Por João Mendes*
É preciso discutir a responsabilidade poética e, talvez, imaginar o Pierrot nefasto.
Não é difícil encontrar poetas e prosadores bradando suas vozes nas redes sociais. E, de antemão, digo que isso é bom. A arte democratizada, ganhando visibilidade, sendo compartilhada tantas e tantas vezes.
Afinal, não há mal algum quando todos podem trazer os delírios dos versos ao toque. Desmistificando a imagem dos poetas, dos escritores no alto de seus castelos, da elite literária. Porém, o que para mim se torna preocupante é o discurso.
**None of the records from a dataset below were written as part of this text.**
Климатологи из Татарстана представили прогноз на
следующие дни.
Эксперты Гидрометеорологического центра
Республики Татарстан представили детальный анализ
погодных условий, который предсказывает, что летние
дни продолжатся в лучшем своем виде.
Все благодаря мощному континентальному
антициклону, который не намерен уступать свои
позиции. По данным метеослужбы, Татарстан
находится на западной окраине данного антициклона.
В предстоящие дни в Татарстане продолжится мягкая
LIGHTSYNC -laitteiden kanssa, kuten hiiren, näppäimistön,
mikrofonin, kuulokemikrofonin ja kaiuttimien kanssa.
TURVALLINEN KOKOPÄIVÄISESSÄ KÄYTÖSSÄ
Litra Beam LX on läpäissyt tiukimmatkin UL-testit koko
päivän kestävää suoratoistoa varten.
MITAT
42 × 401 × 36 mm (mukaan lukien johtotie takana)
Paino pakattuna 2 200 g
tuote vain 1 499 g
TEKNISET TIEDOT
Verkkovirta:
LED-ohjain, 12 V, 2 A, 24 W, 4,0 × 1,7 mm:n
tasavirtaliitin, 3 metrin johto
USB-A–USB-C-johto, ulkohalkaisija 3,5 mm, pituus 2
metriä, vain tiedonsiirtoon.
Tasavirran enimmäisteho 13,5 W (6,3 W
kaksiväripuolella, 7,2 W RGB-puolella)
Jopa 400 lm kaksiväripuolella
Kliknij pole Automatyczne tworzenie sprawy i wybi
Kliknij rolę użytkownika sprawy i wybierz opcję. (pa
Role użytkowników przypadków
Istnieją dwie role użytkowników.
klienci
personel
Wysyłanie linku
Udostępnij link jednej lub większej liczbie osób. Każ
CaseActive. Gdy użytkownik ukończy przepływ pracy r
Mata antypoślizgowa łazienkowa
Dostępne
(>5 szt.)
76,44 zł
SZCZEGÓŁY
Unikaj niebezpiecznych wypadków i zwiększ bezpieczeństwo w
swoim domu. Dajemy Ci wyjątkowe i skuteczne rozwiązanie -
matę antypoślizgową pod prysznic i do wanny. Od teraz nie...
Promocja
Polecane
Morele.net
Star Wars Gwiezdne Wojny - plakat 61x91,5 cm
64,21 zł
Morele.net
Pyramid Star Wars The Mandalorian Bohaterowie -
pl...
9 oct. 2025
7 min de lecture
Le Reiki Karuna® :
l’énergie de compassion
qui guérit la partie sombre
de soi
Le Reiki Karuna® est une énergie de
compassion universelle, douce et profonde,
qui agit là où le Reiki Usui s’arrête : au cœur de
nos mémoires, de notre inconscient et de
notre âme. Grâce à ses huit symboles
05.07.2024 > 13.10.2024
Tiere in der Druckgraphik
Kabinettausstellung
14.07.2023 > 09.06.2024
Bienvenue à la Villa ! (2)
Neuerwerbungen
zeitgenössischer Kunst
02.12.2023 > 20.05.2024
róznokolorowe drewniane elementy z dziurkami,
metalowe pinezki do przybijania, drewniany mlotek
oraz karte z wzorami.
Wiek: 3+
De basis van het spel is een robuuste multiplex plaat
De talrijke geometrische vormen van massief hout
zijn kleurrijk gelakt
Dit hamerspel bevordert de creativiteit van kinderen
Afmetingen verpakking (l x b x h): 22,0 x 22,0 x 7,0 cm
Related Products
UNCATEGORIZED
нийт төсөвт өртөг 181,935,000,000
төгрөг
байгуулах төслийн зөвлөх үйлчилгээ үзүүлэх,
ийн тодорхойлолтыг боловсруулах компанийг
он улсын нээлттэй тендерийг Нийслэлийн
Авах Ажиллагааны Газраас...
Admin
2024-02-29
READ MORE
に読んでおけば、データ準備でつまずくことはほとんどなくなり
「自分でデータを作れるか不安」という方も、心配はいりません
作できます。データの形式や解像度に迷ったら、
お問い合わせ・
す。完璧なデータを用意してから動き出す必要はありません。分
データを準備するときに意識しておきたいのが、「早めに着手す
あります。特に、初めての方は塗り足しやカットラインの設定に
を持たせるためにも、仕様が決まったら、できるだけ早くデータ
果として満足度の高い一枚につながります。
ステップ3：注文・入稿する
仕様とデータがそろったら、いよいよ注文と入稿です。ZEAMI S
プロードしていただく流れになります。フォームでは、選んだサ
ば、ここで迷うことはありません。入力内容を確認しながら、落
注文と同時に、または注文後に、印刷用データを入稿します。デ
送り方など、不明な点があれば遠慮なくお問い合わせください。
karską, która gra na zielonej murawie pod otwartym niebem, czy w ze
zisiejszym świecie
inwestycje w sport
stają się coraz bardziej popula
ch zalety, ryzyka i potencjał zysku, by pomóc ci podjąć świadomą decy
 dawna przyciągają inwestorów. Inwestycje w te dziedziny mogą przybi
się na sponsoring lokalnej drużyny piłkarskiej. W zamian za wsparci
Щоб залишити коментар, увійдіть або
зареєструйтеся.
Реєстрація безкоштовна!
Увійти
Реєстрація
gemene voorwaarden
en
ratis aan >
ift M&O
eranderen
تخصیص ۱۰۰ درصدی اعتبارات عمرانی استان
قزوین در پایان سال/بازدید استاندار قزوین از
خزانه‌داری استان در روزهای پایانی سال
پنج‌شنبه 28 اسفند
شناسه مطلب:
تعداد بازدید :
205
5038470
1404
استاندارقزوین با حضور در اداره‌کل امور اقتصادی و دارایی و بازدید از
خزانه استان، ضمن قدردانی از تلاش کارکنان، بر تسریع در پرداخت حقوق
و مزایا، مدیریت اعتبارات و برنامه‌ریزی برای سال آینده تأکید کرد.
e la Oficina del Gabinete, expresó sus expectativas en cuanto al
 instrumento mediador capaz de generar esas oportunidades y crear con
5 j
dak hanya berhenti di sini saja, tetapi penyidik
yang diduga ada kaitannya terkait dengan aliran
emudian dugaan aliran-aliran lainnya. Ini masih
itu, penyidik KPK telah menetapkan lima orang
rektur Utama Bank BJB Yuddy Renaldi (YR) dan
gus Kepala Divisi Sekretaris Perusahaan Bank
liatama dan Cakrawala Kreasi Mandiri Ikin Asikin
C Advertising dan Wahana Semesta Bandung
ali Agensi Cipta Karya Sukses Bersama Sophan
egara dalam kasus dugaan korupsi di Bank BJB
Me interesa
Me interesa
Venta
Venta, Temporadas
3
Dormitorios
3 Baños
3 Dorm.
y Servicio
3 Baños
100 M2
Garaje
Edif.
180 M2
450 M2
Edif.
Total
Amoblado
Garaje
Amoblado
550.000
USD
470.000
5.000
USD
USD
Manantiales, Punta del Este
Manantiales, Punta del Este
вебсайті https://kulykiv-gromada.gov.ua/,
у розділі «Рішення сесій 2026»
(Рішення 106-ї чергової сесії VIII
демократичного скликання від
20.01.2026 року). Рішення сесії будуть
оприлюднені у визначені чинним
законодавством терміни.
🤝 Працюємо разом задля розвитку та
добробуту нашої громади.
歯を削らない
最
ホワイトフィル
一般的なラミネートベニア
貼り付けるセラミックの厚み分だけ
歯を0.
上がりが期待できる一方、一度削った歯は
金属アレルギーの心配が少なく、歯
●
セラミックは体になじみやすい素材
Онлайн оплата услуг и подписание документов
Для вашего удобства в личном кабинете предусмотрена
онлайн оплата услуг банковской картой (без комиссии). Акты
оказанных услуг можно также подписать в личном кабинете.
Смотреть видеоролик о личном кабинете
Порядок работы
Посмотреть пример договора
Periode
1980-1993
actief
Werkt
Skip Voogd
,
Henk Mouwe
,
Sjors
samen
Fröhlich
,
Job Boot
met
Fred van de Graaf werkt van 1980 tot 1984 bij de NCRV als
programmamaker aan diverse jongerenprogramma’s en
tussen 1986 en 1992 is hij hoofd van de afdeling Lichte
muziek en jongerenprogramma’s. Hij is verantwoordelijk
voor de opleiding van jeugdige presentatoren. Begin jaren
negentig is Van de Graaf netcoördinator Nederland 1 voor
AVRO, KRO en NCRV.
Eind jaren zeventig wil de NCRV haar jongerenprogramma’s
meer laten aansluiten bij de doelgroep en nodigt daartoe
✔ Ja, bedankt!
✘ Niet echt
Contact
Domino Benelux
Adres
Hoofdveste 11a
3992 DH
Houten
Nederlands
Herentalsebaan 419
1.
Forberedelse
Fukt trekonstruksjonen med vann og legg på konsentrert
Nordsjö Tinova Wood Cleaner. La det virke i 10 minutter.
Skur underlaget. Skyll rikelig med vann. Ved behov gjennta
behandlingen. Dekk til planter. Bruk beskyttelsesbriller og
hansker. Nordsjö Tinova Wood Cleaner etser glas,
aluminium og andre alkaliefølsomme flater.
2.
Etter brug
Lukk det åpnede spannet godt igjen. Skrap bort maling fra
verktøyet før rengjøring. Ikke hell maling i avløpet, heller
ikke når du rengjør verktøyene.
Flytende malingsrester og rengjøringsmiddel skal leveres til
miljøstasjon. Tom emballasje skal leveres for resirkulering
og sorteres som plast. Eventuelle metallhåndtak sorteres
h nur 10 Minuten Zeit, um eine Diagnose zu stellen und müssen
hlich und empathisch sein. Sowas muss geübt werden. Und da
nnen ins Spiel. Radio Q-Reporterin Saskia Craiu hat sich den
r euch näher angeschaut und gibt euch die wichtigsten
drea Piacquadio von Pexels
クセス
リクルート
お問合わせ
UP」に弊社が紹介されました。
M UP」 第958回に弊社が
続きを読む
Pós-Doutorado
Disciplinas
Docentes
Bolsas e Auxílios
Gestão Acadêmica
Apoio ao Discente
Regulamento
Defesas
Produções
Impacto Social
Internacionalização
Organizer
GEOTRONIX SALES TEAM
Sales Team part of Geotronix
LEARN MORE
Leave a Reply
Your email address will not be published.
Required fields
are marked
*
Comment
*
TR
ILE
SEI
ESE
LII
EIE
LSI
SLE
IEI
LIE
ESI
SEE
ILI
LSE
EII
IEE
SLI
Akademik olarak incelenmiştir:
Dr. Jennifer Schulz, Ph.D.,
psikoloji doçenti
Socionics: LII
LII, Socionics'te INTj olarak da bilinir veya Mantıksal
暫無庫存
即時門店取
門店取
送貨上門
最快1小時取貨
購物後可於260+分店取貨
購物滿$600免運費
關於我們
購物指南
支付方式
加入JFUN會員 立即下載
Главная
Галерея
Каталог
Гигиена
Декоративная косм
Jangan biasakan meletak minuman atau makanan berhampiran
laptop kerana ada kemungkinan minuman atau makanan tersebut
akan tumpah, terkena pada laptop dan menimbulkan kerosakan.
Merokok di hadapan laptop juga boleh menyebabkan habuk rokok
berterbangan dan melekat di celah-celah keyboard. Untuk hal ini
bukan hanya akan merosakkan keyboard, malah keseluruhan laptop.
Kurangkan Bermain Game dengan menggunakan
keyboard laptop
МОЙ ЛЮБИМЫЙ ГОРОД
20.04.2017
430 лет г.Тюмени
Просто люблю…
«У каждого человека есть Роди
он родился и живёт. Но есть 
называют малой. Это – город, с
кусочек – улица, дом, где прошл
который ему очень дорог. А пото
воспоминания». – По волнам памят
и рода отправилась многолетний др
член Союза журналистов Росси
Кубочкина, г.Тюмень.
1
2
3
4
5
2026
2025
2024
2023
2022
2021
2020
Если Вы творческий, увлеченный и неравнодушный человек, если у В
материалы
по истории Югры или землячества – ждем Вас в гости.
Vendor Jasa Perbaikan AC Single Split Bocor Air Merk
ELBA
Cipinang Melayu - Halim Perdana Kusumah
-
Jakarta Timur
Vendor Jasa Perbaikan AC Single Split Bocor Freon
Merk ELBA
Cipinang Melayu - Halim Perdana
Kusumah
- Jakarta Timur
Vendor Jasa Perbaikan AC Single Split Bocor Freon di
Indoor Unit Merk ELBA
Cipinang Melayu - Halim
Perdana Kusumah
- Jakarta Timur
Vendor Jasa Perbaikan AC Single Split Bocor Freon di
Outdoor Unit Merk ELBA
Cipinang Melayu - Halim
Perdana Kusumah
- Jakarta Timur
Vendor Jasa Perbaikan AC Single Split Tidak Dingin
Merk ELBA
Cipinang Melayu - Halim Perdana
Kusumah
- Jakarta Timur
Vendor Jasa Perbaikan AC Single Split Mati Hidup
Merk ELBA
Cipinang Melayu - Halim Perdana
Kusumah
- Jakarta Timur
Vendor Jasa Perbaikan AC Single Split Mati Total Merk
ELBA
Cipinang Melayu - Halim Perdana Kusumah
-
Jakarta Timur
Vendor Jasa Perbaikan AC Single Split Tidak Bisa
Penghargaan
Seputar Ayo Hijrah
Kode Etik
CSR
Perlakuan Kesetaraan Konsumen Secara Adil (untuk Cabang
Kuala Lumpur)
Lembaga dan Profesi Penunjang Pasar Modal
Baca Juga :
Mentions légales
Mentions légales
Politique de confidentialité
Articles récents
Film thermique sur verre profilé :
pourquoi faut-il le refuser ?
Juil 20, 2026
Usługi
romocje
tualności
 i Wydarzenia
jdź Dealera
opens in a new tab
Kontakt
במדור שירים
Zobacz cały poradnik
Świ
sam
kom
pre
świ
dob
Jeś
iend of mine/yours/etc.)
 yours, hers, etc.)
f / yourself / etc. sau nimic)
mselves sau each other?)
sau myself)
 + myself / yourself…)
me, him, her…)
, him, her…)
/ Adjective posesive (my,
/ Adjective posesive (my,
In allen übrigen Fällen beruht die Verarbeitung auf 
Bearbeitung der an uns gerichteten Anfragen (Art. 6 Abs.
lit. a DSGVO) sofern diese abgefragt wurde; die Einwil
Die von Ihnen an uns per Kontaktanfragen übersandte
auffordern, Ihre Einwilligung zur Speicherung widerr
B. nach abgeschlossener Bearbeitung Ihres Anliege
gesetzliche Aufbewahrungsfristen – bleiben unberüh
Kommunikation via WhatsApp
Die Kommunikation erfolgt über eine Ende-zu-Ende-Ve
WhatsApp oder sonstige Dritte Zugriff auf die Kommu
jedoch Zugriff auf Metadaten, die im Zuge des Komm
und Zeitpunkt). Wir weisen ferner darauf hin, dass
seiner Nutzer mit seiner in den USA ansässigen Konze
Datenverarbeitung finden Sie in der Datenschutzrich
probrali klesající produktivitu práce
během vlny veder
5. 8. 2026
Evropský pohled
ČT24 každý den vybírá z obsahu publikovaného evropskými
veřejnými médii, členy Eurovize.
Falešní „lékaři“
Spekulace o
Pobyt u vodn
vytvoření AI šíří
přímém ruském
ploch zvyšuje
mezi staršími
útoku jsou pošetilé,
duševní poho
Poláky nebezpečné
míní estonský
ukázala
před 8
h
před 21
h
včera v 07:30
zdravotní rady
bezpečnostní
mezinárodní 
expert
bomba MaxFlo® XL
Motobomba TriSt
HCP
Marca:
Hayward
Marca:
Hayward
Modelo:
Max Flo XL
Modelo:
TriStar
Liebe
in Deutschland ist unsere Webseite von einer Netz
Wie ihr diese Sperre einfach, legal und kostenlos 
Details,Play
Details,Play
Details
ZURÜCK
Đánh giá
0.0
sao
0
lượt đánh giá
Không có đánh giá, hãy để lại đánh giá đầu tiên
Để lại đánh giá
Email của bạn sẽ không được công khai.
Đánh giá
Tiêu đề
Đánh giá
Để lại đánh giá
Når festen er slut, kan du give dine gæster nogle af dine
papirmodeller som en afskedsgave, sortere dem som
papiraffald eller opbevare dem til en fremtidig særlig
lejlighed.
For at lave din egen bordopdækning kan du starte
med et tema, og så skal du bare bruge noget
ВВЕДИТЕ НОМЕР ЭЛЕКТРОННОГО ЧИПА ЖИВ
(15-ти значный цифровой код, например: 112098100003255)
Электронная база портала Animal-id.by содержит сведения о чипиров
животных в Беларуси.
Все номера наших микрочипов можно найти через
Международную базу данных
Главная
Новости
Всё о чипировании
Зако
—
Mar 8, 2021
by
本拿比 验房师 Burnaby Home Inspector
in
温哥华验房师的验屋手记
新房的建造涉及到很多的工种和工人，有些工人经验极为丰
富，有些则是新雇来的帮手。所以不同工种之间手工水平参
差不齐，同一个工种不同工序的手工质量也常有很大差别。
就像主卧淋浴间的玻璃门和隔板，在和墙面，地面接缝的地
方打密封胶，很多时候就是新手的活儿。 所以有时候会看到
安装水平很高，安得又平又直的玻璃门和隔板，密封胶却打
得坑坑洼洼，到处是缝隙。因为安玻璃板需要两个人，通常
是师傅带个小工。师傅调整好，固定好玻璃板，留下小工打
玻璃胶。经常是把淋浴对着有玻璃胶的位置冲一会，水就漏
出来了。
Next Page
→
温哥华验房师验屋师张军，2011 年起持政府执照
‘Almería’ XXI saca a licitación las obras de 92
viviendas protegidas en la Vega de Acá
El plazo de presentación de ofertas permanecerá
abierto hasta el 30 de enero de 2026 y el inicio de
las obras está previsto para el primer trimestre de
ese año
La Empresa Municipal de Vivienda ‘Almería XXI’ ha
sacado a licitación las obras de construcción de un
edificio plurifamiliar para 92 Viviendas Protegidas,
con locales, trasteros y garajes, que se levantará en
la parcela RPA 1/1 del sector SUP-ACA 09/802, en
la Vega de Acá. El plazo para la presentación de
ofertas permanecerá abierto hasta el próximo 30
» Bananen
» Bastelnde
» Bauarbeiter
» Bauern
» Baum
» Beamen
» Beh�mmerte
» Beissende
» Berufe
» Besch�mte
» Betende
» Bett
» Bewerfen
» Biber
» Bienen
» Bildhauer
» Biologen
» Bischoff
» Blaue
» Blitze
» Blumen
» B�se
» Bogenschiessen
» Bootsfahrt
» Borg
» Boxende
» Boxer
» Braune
Inúmeras vezes, pude me deparar com arranjos que diziam: “Não se atire de cabeça em pessoas rasas” ou “Não gaste seu coração bom com um mundo tão cinza”. Na primeira leitura, não parece haver nada além de versos inofensivos, frases sobre autoestima e valorização.
Mas, quando podemos passear pelos comentários, percebemos que a maioria das pessoas se identifica com a imagem do coração bom, na consciência profunda, no peito aberto, com o time das pessoas boas demais, sensíveis demais ou profundas demais para um mundo nefasto.
Afinal, onde está o outro nesses versos?
Pressupondo que existam dois lados, o das pessoas de bom coração, profundas, intensas e o das pessoas de peito fechado. Então, onde estão aqueles que assumem o quão ruins podem ser com os outros? Porque, relendo os comentários, penso que todos acreditam estar no posto da vítima, mas nunca, nunca, coberto pela figura nefasta do algoz.
Por quê?
Os versos estão sempre apontando a falha do outro e tirando, desse mesmo outro, qualquer profundidade que possa existir. No discurso que tende a tratar o “eu” como parâmetro para todas as outras medidas, ergue-se a estátua martirizada do pobre coitado, que carrega sentimentos doces demais para um mundo tão trágico. Não há espaço para reconhecer o pior do “eu”?
É o outro.
O outro não sente como eu sinto.
O outro não sabe provar sentimentos intensos.
O outro não possui um coração leve como o meu.
O outro é raso.
É o outro.
Magoar? Ferir? Não! Nada disso está incluso dentro do eu.
É sempre o outro.
Afinal, o que acontece com uma sociedade que não sabe reconhecer o pior de si? Porque, até onde sei, quanto mais se acredita ser incapaz de magoar alguém, mais perto se está de ferir o outro. Se não reconhecermos o pior de nós, como aceitaremos que um dia fomos o pior para os outros? Se, porventura, acreditarmos sempre na imagem sensível do peito aberto, então a única a saída lógica é buscar justificativas para os erros que cometemos.
Não assumir, não entender, sequer trabalhar no erro. Porque nosso coração é bom, o outro que erra. Continua-se acreditando no conceito maniqueísta, pessoas boas de um lado e pessoas ruins do outro. Quem é bom, é bom. Quem é mau é mau. Penso também nos tantos que, ao perceber o quão mesquinhos podem ser, desaprendem a lidar consigo mesmo.
No final, estamos todos apontando dedos. Defendendo nossos sentimentos bons demais para esse mundo, não é? Mas, até quando?
Venho a pensar nos arquétipos, na Commédia Dell’Art. No Pierrot apaixonado, ali, derramando suas lágrimas. No Arlequim saltitante, no Pantaleão avarento, nos enamorados. Quando as trupes realizavam seus espetáculos de rua, cada personagem já tinha sua personalidade definida, confinada sob as máscaras. O Pierrot jamais abondaria o choro, os enamorados jamais se tornariam mesquinhos e o Pantaleão nunca viria a conhecer um sorriso sincero. Vivia-se debaixo do personagem por toda uma vida.
Quem era bom, era bom, quem era mau, era mau. E assim era durante toda jornada sobre os palcos. Não destino esse texto a todos os poetas, apenas aos que parecem negligenciar as dimensões humanas. Todo verso, toda palavra pesa.
Talvez seja a hora de enxugar os prantos do Pierrot, imaginá-lo não só como a figura sofrida dos palcos, mas como alguém que poderia entregar o outro ao choro. Talvez seja a hora de aprender o pior de nós e corrigir, discutir a inteligência emocional, ao invés de esconder-se em versos de bons sentimentos frente ao mundo hostil.
Talvez seja hora de imaginar o Pierrot nefasto.
* João Mendes. Escritor baiano. Estudante de cinema e teatro. Autor de "Aos trilhos que me atravessam".